**Dataset content**
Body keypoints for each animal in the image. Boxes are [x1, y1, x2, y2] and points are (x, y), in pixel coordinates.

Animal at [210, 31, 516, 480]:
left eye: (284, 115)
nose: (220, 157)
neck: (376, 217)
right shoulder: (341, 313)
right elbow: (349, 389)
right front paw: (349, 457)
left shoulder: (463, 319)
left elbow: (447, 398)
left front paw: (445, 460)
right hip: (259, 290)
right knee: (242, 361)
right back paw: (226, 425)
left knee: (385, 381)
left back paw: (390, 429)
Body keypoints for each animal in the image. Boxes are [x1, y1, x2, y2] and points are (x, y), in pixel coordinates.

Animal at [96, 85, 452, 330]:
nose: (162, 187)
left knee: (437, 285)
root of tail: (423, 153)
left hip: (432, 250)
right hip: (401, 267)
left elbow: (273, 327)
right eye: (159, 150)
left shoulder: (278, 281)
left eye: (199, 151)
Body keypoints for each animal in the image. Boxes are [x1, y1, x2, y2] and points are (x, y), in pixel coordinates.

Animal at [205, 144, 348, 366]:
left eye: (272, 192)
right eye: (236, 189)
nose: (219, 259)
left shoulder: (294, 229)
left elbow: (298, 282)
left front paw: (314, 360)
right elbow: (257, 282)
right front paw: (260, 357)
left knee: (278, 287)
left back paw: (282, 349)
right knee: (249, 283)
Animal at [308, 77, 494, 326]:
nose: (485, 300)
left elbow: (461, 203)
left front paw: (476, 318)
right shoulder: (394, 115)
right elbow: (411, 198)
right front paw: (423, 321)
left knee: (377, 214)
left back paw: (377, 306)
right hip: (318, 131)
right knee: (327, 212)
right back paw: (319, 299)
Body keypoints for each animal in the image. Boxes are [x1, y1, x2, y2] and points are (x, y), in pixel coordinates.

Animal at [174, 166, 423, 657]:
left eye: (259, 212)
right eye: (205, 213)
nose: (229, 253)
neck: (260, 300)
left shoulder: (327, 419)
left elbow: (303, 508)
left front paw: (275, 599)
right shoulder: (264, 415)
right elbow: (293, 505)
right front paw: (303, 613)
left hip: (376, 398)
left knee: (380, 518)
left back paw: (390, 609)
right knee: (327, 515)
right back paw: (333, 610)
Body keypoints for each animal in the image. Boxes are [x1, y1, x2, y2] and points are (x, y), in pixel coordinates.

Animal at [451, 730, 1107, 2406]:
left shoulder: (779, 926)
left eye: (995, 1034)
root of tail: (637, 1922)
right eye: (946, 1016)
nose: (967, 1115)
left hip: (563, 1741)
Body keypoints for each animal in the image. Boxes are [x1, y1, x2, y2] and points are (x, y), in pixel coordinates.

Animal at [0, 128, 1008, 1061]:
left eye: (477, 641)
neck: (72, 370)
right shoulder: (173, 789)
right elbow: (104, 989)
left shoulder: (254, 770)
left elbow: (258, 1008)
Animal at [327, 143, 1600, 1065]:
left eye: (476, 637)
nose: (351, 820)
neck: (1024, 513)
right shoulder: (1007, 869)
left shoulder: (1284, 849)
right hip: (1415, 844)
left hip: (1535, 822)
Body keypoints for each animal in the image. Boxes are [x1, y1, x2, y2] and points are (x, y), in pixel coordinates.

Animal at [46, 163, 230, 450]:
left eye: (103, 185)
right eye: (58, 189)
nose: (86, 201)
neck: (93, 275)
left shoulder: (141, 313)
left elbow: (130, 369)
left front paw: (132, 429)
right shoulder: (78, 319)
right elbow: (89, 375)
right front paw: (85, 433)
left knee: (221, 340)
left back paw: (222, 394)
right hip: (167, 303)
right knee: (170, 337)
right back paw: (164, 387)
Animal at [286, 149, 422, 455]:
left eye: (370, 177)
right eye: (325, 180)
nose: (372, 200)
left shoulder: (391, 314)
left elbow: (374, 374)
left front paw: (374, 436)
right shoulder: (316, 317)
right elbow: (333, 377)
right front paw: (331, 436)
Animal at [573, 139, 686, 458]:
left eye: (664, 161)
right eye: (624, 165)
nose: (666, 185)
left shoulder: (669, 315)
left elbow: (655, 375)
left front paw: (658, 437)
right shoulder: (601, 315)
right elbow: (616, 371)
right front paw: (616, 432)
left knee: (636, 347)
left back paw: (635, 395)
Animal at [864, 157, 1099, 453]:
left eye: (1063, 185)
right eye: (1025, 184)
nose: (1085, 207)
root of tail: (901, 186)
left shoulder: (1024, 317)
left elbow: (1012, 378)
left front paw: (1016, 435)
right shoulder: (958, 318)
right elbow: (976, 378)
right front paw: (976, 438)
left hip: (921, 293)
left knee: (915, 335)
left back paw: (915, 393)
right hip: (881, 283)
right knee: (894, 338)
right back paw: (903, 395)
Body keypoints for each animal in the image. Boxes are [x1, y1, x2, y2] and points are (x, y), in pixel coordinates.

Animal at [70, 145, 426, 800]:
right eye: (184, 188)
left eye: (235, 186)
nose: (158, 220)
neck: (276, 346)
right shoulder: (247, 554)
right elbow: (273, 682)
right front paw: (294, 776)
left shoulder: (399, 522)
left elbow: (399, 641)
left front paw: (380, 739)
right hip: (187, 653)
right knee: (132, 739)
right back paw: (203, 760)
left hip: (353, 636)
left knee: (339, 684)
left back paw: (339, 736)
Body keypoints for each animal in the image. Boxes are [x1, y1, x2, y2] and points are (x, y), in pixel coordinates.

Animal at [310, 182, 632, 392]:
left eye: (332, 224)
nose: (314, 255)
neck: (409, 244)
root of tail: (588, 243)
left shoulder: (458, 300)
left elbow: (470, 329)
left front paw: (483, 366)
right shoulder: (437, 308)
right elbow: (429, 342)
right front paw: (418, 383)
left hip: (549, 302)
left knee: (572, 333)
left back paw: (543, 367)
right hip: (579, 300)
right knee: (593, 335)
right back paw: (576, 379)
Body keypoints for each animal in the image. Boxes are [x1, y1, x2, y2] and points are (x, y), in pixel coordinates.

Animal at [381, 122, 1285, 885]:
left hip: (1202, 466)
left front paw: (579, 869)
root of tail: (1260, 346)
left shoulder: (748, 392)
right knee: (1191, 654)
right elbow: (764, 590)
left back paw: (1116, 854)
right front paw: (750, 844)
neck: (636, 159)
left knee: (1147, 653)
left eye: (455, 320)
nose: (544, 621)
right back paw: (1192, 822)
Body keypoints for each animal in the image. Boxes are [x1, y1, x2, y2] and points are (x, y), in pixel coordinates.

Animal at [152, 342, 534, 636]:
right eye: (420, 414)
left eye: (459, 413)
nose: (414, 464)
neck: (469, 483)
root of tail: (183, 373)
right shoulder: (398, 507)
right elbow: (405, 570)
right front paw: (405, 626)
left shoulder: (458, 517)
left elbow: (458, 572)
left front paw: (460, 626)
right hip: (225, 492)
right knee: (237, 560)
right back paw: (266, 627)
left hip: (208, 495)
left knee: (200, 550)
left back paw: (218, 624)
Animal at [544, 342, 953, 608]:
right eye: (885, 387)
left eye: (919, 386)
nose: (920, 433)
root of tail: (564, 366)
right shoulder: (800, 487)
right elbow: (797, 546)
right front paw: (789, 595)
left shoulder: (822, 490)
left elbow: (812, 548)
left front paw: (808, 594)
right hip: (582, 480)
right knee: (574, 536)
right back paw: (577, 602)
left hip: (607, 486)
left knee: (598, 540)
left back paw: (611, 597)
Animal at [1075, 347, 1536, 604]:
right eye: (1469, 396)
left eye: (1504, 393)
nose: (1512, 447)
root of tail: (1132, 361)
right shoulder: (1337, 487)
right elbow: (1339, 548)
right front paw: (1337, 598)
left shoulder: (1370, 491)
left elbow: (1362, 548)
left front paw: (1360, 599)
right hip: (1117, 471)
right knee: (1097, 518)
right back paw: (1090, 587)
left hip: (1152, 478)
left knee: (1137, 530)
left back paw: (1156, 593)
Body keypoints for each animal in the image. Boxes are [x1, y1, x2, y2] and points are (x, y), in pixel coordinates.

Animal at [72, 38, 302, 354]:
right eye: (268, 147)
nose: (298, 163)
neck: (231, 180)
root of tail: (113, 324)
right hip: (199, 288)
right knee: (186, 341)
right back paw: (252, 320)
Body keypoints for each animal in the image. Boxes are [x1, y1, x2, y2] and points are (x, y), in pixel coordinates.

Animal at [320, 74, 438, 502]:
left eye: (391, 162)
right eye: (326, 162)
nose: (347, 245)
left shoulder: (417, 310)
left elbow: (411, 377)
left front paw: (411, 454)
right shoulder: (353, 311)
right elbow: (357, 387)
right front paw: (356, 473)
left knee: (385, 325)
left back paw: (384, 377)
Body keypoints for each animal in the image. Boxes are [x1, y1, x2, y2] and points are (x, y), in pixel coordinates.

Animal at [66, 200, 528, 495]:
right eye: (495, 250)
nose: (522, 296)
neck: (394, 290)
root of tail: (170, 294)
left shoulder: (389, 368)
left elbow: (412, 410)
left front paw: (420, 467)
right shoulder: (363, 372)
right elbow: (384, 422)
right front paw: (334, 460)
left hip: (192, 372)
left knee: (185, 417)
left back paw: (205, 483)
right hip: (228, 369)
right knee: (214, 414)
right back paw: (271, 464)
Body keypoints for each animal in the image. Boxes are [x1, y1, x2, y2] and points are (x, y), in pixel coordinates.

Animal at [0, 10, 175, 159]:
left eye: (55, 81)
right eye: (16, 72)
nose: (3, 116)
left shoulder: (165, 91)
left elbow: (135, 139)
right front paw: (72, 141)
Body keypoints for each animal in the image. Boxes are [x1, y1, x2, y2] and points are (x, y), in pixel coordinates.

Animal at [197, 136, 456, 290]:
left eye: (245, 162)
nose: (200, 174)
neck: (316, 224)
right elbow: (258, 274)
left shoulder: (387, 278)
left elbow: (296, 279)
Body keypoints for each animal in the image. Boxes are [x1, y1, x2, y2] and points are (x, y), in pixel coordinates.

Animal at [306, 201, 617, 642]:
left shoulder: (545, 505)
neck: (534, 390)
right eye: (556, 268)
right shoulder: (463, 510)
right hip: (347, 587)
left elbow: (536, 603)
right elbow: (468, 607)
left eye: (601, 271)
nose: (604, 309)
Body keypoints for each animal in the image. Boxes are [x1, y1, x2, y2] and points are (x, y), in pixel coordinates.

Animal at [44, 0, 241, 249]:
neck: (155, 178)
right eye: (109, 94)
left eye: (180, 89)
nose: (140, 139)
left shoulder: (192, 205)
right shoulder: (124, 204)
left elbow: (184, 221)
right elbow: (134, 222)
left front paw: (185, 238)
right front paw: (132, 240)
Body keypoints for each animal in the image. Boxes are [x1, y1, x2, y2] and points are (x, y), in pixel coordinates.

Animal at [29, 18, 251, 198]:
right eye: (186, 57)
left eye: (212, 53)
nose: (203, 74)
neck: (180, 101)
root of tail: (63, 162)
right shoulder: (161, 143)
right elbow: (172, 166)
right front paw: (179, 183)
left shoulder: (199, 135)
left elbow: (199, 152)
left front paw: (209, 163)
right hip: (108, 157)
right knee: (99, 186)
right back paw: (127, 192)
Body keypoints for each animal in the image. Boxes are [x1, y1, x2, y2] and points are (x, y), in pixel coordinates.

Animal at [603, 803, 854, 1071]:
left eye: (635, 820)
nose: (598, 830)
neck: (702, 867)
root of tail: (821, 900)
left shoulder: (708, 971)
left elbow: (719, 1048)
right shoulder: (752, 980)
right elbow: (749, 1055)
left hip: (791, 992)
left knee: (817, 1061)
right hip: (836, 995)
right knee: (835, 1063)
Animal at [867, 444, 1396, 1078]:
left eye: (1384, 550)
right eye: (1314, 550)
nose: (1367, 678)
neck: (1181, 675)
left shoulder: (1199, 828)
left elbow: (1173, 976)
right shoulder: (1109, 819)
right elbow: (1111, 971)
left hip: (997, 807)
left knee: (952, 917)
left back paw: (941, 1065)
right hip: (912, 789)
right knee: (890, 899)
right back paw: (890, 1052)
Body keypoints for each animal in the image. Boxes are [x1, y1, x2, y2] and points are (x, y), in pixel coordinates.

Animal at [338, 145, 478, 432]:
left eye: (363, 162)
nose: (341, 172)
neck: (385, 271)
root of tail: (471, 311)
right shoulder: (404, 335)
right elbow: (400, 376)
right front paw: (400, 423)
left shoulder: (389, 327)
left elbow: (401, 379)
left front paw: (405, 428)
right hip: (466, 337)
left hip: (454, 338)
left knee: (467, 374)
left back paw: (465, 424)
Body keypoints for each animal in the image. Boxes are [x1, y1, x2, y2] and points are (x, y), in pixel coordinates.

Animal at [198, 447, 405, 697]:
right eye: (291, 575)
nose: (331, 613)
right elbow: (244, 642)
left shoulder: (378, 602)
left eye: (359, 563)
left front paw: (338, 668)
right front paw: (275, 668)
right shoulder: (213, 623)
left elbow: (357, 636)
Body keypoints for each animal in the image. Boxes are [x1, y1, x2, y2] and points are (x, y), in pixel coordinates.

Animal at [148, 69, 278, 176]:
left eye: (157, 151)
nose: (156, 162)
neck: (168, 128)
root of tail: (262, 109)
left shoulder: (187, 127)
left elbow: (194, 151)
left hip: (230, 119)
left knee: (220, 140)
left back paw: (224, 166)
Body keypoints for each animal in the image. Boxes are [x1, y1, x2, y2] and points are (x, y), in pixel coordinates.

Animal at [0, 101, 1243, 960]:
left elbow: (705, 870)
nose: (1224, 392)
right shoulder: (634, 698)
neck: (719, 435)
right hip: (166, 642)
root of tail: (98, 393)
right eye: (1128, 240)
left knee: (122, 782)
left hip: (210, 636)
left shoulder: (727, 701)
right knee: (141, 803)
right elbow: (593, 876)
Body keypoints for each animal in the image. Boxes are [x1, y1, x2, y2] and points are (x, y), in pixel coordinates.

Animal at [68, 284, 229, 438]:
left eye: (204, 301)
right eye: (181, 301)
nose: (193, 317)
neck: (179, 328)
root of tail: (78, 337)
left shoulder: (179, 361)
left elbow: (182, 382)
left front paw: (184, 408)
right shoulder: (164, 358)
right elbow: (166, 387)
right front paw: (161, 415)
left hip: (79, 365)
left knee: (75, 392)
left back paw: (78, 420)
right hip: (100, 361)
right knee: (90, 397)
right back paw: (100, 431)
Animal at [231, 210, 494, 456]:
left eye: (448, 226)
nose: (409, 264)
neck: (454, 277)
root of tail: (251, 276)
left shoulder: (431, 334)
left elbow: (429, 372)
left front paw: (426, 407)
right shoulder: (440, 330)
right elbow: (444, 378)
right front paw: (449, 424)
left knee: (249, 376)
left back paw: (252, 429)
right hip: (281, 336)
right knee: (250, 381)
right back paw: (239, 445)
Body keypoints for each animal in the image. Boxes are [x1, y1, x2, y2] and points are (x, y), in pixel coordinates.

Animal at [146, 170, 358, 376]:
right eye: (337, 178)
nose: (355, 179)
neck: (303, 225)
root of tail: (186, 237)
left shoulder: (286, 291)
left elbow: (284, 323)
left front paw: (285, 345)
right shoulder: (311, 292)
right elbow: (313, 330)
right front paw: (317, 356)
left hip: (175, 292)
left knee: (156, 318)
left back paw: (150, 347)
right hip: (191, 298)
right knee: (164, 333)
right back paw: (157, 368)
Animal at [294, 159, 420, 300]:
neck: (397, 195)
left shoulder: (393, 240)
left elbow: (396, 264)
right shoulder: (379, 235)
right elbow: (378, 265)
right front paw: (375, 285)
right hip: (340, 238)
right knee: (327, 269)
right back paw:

**Exercise aim**
From the beginning of the listing above down to the line with "right front paw: (349, 457)", every line should be restated exactly.

**Your response**
Body keypoints for each animal in the image. Boxes are [x1, y1, x2, y2] and points are (x, y), in pixel coordinates.

Animal at [210, 31, 516, 480]:
left eye: (284, 115)
nose: (220, 157)
neck: (376, 217)
right shoulder: (341, 313)
right elbow: (349, 389)
right front paw: (349, 457)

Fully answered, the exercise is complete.